Sense of betrayal
The police open fire, in a “stage-managed” riot situation, on people protesting against the Sterlite copper smelter plant in Thoothukudi, Tamil Nadu.
The marginalised fishing community of Thoothukudi is in conflict with land today. As the sea and beaches are inextricably linked to their lives, any move detrimental to the fragile marine ecology on which they have been sustaining for generations also disturbs their lives.
When industrialisation began in earnest in the late 1970s, and later with the neoliberal policies of the 1990s across the country, the 1,076-kilometre coastline of Tamil Nadu, of which Thoothukudi accounts for 121 km, was not spared. Tamil Nadu’s fishermen live in 573 fishing hamlets in 13 coastal districts from Chennai down to Kanyakumari.
Heavy industries and development activities on the shores began pushing the indigenous people away from the beaches, leading to frequent public disorder. The coastline became a dumping yard for poisonous waste that has transformed the landscape for the worse, besides polluting the air and groundwater. Even beach sands are scooped out and looted for minerals, making the community virtual “environment refugees” in their own habitats.
“The tragedy of Thoothukudi lies in its polluting industries. They dumped all hazardous units on us. Now it is a nightmare,” said a fisherman’s representative who is also a stevedore.
The ships that bring in raw materials for a few industries fetch a lot of money, but he regrets the effects of pollution that have destroyed the pristine beaches of Thoothukudi, which lies in a bay in the Gulf of Mannar. Once rich in marine life, Thoothukudi is now left with no natural pearl oysters or exotic varieties of fish. Apprehensive about its fragile marine ecosystem, the Government of India declared it a National Marine Park in 1986 and prohibited any detrimental activity within a 25-km radius.

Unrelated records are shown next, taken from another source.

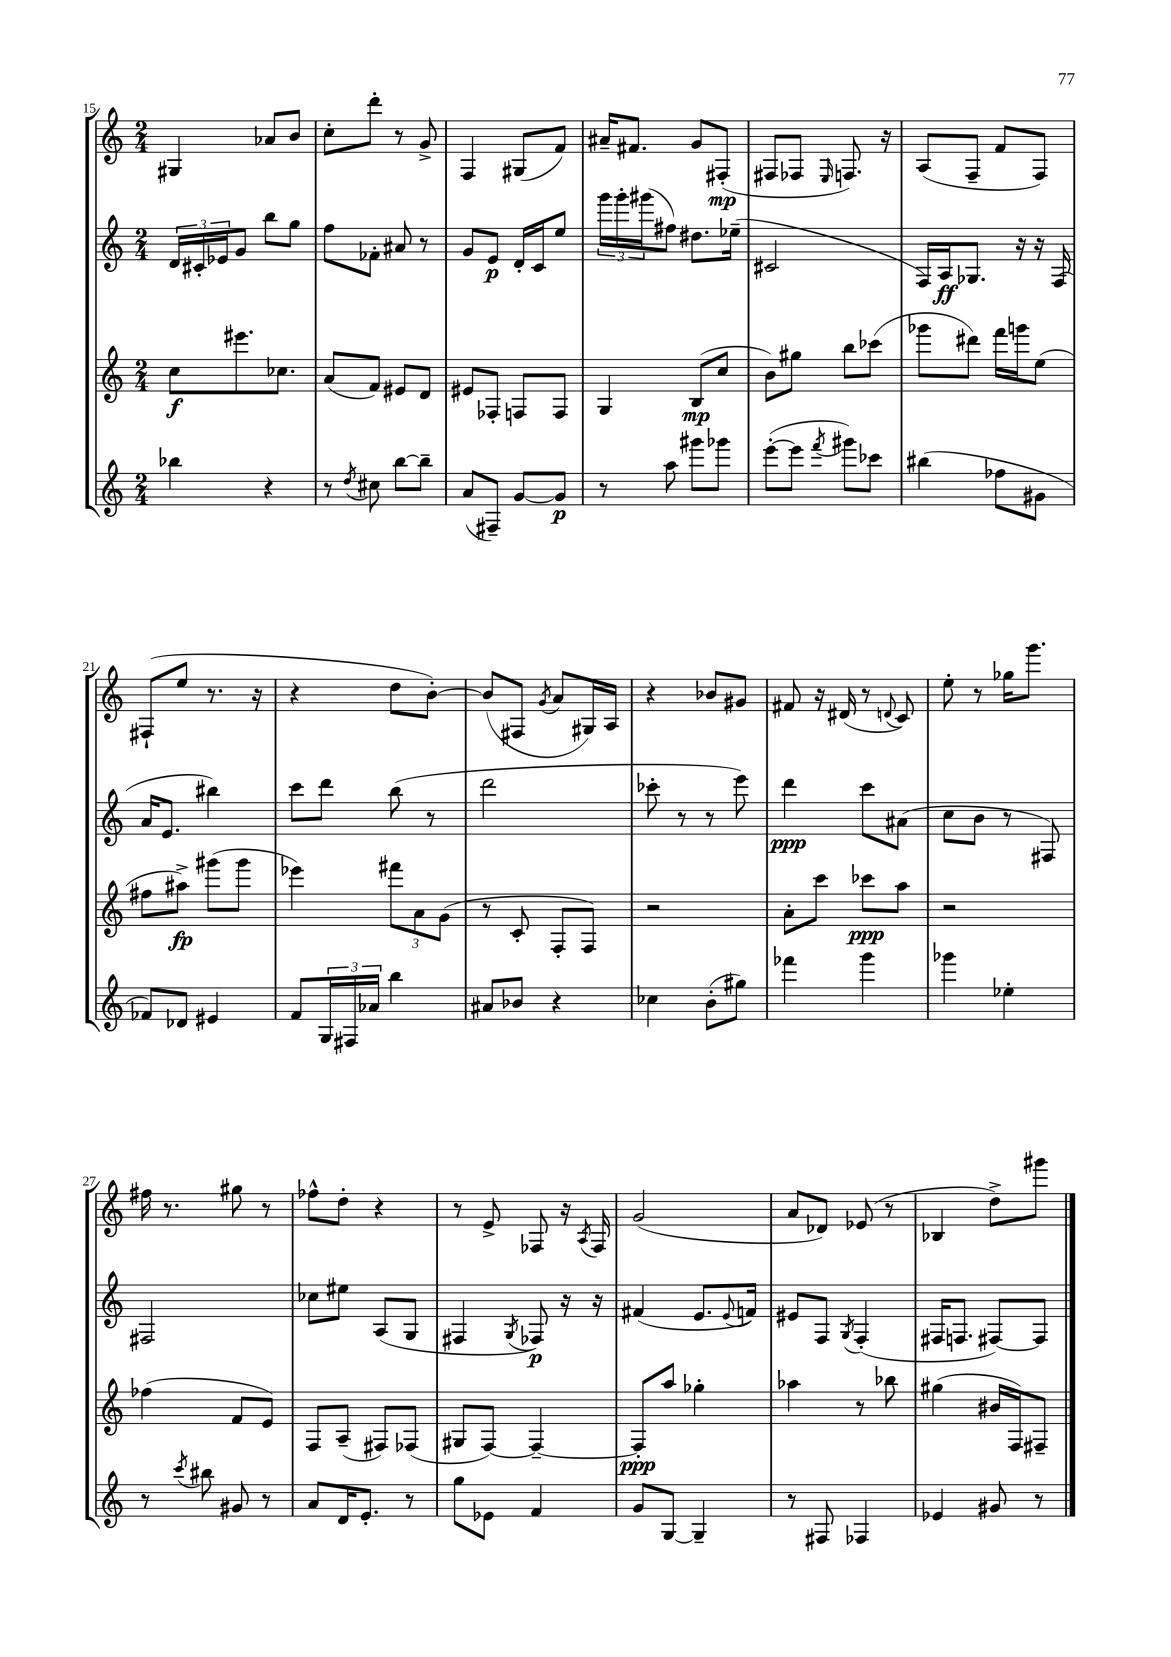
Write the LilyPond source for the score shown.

<<
\new StaffGroup <<
\new Staff = "s0" {
    \clef treble \key c \major \numericTimeSignature \time 2/4
    gis4 aes'8 b'8 |
    c''8-. d'''8-. r8 g'8-> |
    f4 gis8( f'8) |
    ais'16-- fis'8. g'8 fis8-.\mp( |
    fis8 fes8 \grace { e16 } f8.) r16 |
    a8( f8-- f'8 f8) |
    fis8-!( e''8 r8. r16 |
    r4 d''8 b'8~-.) |
    b'8( fis8 \acciaccatura { g'8 } a'8 gis16) a16 |
    r4 bes'8 gis'8 |
    fis'8 r16 dis'16( r8 \appoggiatura { d'8 } c'8) |
    e''8-. r8 ges''16 g'''8. |
    fis''16 r8. gis''8 r8 |
    fes''8-^ d''8-. r4 |
    r8 e'8-> fes8 r16 \acciaccatura { a8 } fes16 |
    g'2( |
    a'8 des'8) ees'8( r8 |
    bes4 d''8->) gis'''8 \bar "|." |
}
\new Staff = "s1" {
    \clef treble \key c \major \numericTimeSignature \time 2/4
    \tuplet 3/2 { d'16 cis'16-. ees'16 } g'8 b''8 g''8 |
    f''8 fes'8-. ais'8 r8 |
    g'8 e'8\p d'16-. c'16 e''8 |
    \tuplet 3/2 { g'''16 g'''16-. gis'''16( } fis''8) dis''8. ees''16--( |
    cis'2 |
    f16) a16\ff ges8. r16 r16 f16( |
    a'16 e'8. bis''4) |
    c'''8 d'''8 b''8( r8 |
    d'''2 |
    ces'''8-. r8 r8 e'''8) |
    d'''4\ppp c'''8 ais'8( |
    c''8 b'8 r8 fis8) |
    fis2 |
    ces''8 eis''8 a8( g8 |
    fis4 \acciaccatura { g8 } fes8\p) r16 r16 |
    fis'4( e'8. \appoggiatura { e'8 } f'16) |
    eis'8 f8 \acciaccatura { g8 } f4-.( |
    fis16 f8. fis8~) fis8 \bar "|." |
}
\new Staff = "s2" {
    \clef treble \key c \major \numericTimeSignature \time 2/4
    c''8\f eis'''8. ces''8. |
    a'8( f'8) eis'8 d'8 |
    eis'8 fes8-. f8 f8 |
    g4 b8\mp( c''8 |
    b'8) gis''8 b''8 ces'''8( |
    ges'''8 dis'''8) f'''16 g'''16 e''8( |
    fis''8 ais''8->\fp) gis'''8( gis'''8 |
    ees'''4) \tuplet 3/2 { fis'''8 a'8 g'8( } |
    r8 c'8-. f8-. f8) |
    r2 |
    a'8-. c'''8 ces'''8\ppp a''8 |
    r2 |
    fes''4( f'8 e'8) |
    f8 a8--( fis8) fes8( |
    gis8 f8~) f4~-- |
    f8-.\ppp a''8 ges''4-. |
    aes''4 r8 bes''8 |
    gis''4( bis'16 f16) fis8-- \bar "|." |
}
\new Staff = "s3" {
    \clef treble \key c \major \numericTimeSignature \time 2/4
    bes''4 r4 |
    r8 \acciaccatura { d''8 } cis''8 b''8~ b''8-- |
    a'8( fis8--) g'8~ g'8\p |
    r8 a''8 gis'''8 ges'''8 |
    e'''8~-.( e'''8 \acciaccatura { f'''8 } gis'''8) ces'''8 |
    bis''4( fes''8 gis'8 |
    fes'8) des'8 eis'4 |
    f'8 \tuplet 3/2 { g16 fis16 aes'16 } b''4 |
    ais'8 bes'8 r4 |
    ces''4 b'8-.( gis''8) |
    fes'''4 g'''4 |
    ges'''4 ees''4-. |
    r8 \acciaccatura { c'''8 } bis''8 gis'8 r8 |
    a'8 d'16 e'8.-. r8 |
    g''8 ees'8 f'4 |
    g'8 g8~ g4-- |
    r8 fis8 fes4 |
    ees'4 gis'8 r8 \bar "|." |
}
>>
>>
\layout { \context { \Score currentBarNumber = #15 } }
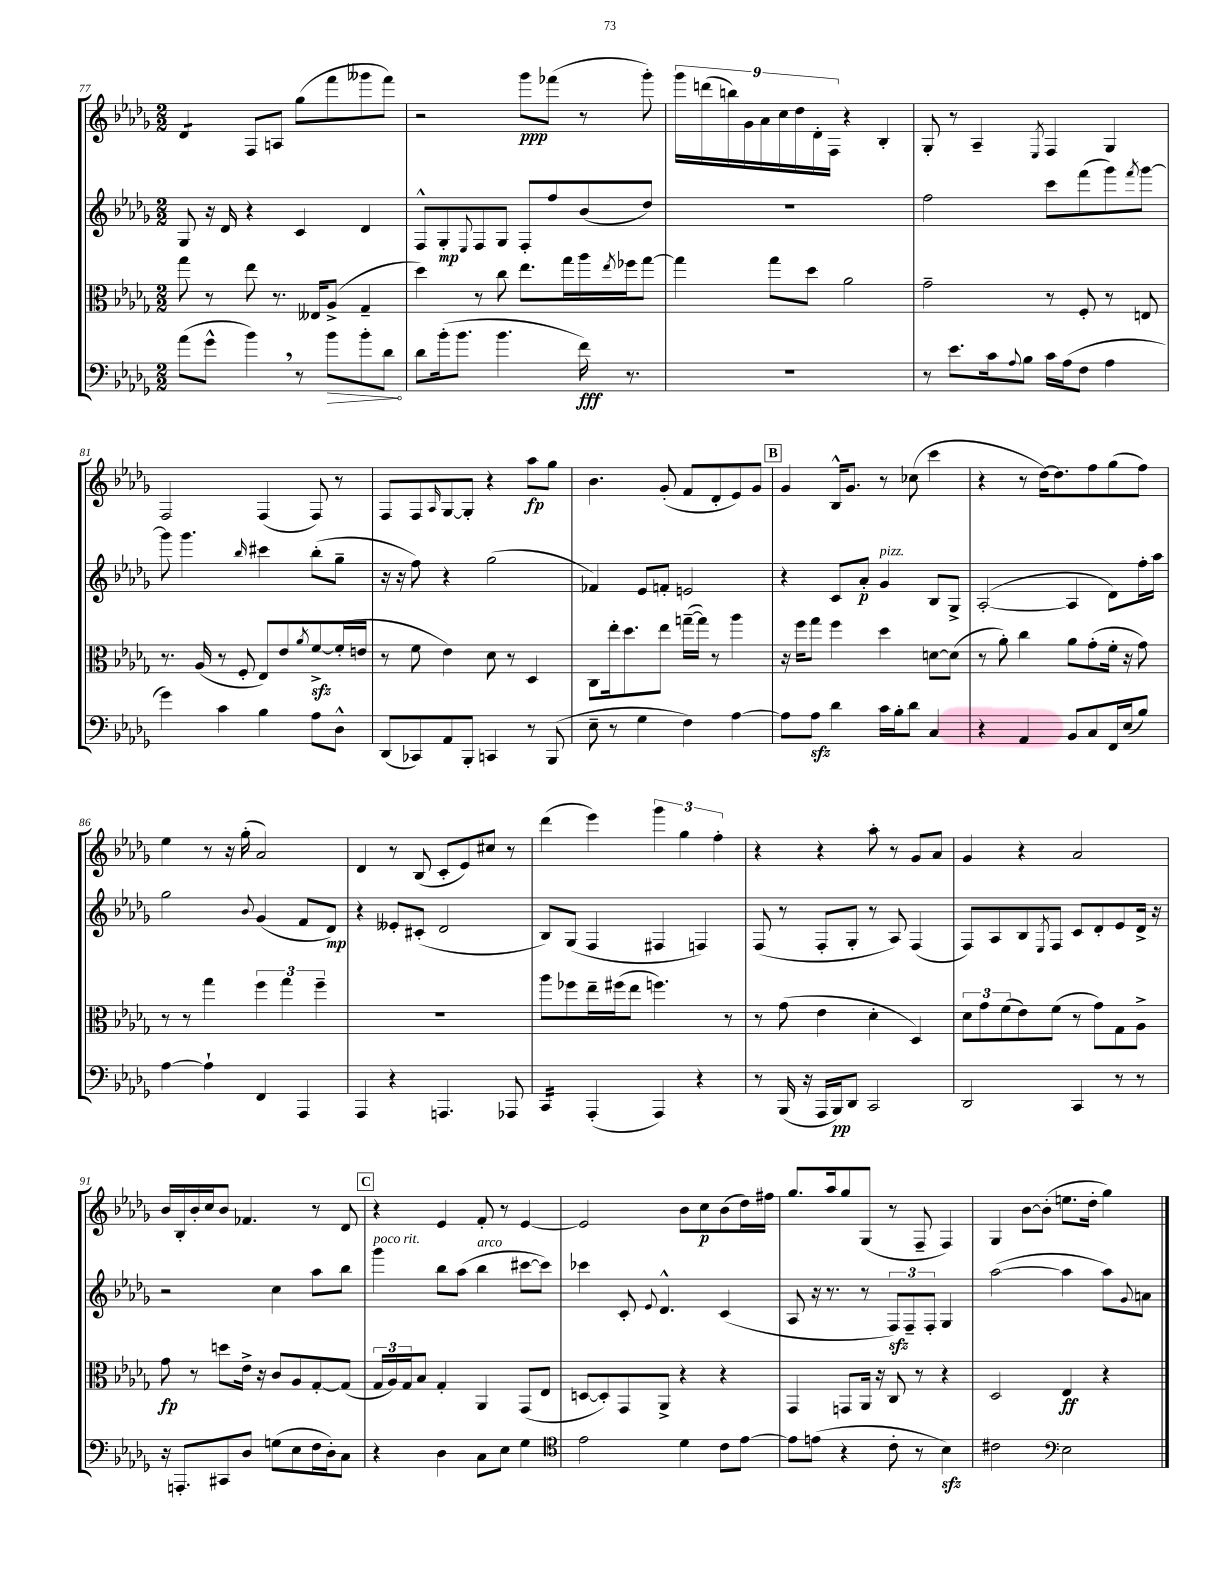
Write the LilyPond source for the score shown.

<<
\new StaffGroup <<
\new Staff = "s0" {
    \clef treble \key des \major \numericTimeSignature \time 2/2
    des'4:8 f8 a8 ges''8( f'''8 geses'''8 f'''8) |
    r2 ges'''8\ppp fes'''8( r8 ges'''8-.) |
    \tuplet 9/8 { ges'''16 d'''16( b''16) ges'16 aes'16 c''16 des''16 des'16-. f16 } r4 bes4-. |
    ges8-. r8 aes4-- \acciaccatura { ees8 } f4 ges4 |
    f2 f4( f8) r8 |
    f8 f8 \grace { aes16 } ges8~ ges8-. r4 aes''8\fp ges''8 |
    bes'4. ges'8-.( f'8 des'8-. ees'8) ges'8 |
    \mark \markup { \box "B" } ges'4 bes16-^ ges'8. r8 ces''8( c'''4 |
    r4 r8 des''16~) des''8. f''8 ges''8( f''8) |
    ees''4 r8 r16 ges''16-.( aes'2) |
    des'4 r8 bes8( c'8-. ees'8) cis''8 r8 |
    des'''4( ees'''4) \tuplet 3/2 { ges'''4 ges''4 f''4-. } |
    r4 r4 aes''8-. r8 ges'8 aes'8 |
    ges'4 r4 aes'2 |
    bes'16 bes16-. bes'16-. c''16 bes'8 fes'4. r8 des'8 |
    \mark \markup { \box "C" } r4 ees'4 f'8-. r8 ees'4~ |
    ees'2 bes'8 c''8\p bes'8( des''16) fis''16 |
    ges''8. aes''16 ges''8 ges8( r8 f8-- f4) |
    ges4 bes'8~ bes'8-.( e''8. des''16-. ges''4) \bar "|." |
}
\new Staff = "s1" {
    \clef treble \key des \major \numericTimeSignature \time 2/2
    ges8 r16 des'16 r4 c'4 des'4 |
    f8-^ ges8-.\mp \appoggiatura { ees8 } f8 ges8 f8-. f''8 bes'8( des''8) |
    R1 |
    f''2 c'''8 f'''8( ges'''8) \acciaccatura { f'''8 } ges'''8~ |
    ges'''8 ges'''4. \grace { bes''16 } cis'''4 bes''8-.( ges''8-- |
    r16 r16 f''8) r4 ges''2( |
    fes'4) ees'8 f'8-. e'2 |
    \mark \markup { \box "B" } r4 c'8 aes'8-.\p ges'4^\markup { \italic "pizz." } bes8 ges8-> |
    aes2~-.( aes4 des'8) f''16-. aes''16 |
    ges''2 \appoggiatura { bes'8 } ges'4( f'8 des'8\mp) |
    r4 eeses'8-. cis'8-.( des'2 |
    bes8) ges8( f4 fis4 f4) |
    f8( r8 f8-. ges8-. r8 aes8) f4( |
    f8) aes8 bes8 \acciaccatura { ees8 } f8 c'8 des'8-. ees'8 des'16-> r16 |
    r2 c''4 aes''8 bes''8 |
    \mark \markup { \box "C" } ges'''4^\markup { \italic "poco rit." } bes''8 aes''8( bes''4^\markup { \italic "arco" } cis'''8~ cis'''8) |
    ces'''4 c'8-. \appoggiatura { ees'8 } des'4.-^ c'4( |
    aes8 r16 r8. r8 \tuplet 3/2 { f8\sfz) f8-- f8-. } ges4 |
    aes''2~( aes''4 aes''8) \appoggiatura { ges'8 } a'8 \bar "|." |
}
\new Staff = "s2" {
    \clef alto \key des \major \numericTimeSignature \time 2/2
    ges''8 r8 ees''8 r8. eeses16 aes8->( ges4-- |
    des''4) r8 c''8 ees''8. ges''16 aes''16 \acciaccatura { ees''8 } fes''16 ges''8~ |
    ges''4 ges''8 des''8 aes'2 |
    ges'2-- r8 f8-. r8 e8 |
    r8. aes16( r8 f8-. ees8) ees'8 \acciaccatura { aes'8 } f'8~->\sfz f'16-.( e'16 |
    r8 f'8 ees'4) des'8 r8 des4 |
    c8 ees''16-. des''8. ees''8 g''16~--( g''16) r8 aes''4 |
    \mark \markup { \box "B" } r16 f''16 ges''8 f''4 des''4 d'8~ d'8( |
    r8 aes'8-.) c''4 aes'8 ges'8-.( f'16-. r16 ges'8) |
    r8 r8 ges''4 \tuplet 3/2 { f''4 ges''4 f''4-- } |
    R1 |
    aes''8 fes''8 ees''16-- fis''16( ees''8 f''4.) r8 |
    r8 ges'8( ees'4 des'4-. des4) |
    \tuplet 3/2 { des'8 ges'8 f'8( } ees'8) f'8( r8 ges'8) ges8 aes8-> |
    ges'8\fp r8 d''8 ees'16-> r16 c'8 aes8 ges8~-. ges8( |
    \mark \markup { \box "C" } \tuplet 3/2 { ges16 aes16) ges16 } bes8 ges4-. aes,4 ges,8( ees8 |
    d8~ d8-.) ges,8 aes,8-> r4 r4 |
    ges,4 g,8 aes,16 r16 c8 r8 r4 |
    des2 ees4\ff r4 \bar "|." |
}
\new Staff = "s3" {
    \clef bass \key des \major \numericTimeSignature \time 2/2
    aes'8( ges'8-^ bes'4) \breathe r8 \once \override Hairpin.circled-tip = ##t bes'8\> bes'8-. des'8\! |
    des'8 bes'16-.( bes'8. bes'4. f'16\fff) r8. |
    R1 |
    r8 ees'8. c'16 \appoggiatura { aes8 } bes8 c'16 aes16( f8 aes4 |
    ges'4) c'4 bes4 aes8 des8-^ |
    des,8( ces,8) aes,8 bes,,8-. c,4 r8 bes,,8( |
    ees8-- r8 ges4 f4) aes4~ |
    \mark \markup { \box "B" } aes8 aes8\sfz des'4 c'16 bes16-. des'8 c4 |
    r4 aes,4 bes,8 c8 f,16 ees16( bes8) |
    aes4~ aes4-! f,4 aes,,4 |
    aes,,4 r4 a,,4. aes,,8 |
    c,4:16 aes,,4-.( aes,,4) r4 |
    r8 bes,,16( r16 aes,,16 bes,,16\pp) des,8 c,2 |
    des,2 c,4 r8 r8 |
    r16 a,,8.-. cis,8 des8 g8( ees8 f16 des16-.) c8 |
    \mark \markup { \box "C" } r4 des4 c8 ees8 ges4 |
    \clef tenor ees'2 des'4 c'8 ees'8~ |
    ees'8 e'8( r4 c'8-. r8 bes4\sfz) |
    cis'2 \clef bass ees2 \bar "|." |
}
>>
>>
\layout { \context { \Score currentBarNumber = #77 } }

“It is a major breeding centre as the sea here remains calm all through the year,” said Mathias, a fisherman. Thoothukudi has a fisherfolk population of nearly 80,000. It handled an annual landing of 38,000 tonnes in 2010-11, a marginal increase from 33,000 tonnes recorded in 1996. “The sea is increasingly becoming barren. Industrialisation and pollution have done more harm to us and our sea than anything,” Mathias said.
A marine scientist toldFrontlinethat although pollution played a major role in disturbing the marine ecology, it was the messy and half-hearted modernisation of the fishing industry during the Blue Revolution in 1970 that had brought more woes to fishing and fishermen’s lives. The competitive environment forced traditional fishers out and made them mere labourers in the giant fishing vessels manned by multinationals. At a time when the fishermen at Thoothukudi are struggling to come to terms with the falling catches, they are also forced to face the ill-effects of a rise in polluting industrial activity.
A brief report from the Ministry of Medium and Small Scale Enterprises, Government of India (2012-13), points to the presence of many chemical industries, 854 small and medium, besides a few giants in Thoothukudi.
Most of these units are located within a 20-km radius of the Gulf of Mannar. Thus, living has become perilous for the people of Thoothukudi, especially the fishermen. When a sulphur dioxide gas leak, allegedly from the Sterlite Industries’ copper smelter, occurred on the night of May 23-24, 2013, it triggered a panic. The movement against the copper smelter had started building up with spontaneous participation from all sections of society after the leak, although the fishermen have been fighting against it since its inception.
The fishermen first prevented the plant from laying a pipeline to carry its effluents to the sea. They then staged sea blockades twice on ships that brought in raw materials. A few youths were killed in an earlier incident of violence in 1996 that rocked the city. During the firing on May 22 this year, three members of the fishing community were killed. Yet they have decided to continue their agitation against the industry although the State government ordered its permanent closure.
“The state stands for corporate welfare today. It intimidates and coerces people to accept even if the industry or a development activity makes them sacrifice their lands and waterbodies,” said V. Arasu, former head of the Tamil Department of the University of Madras and a social analyst.
“We will fight and we know that we are not invincible. The repression could weaken our resolve only temporarily. We feel betrayed. We urge the state to ensure us clean air and water to live,” said Jesu, a young fisherman.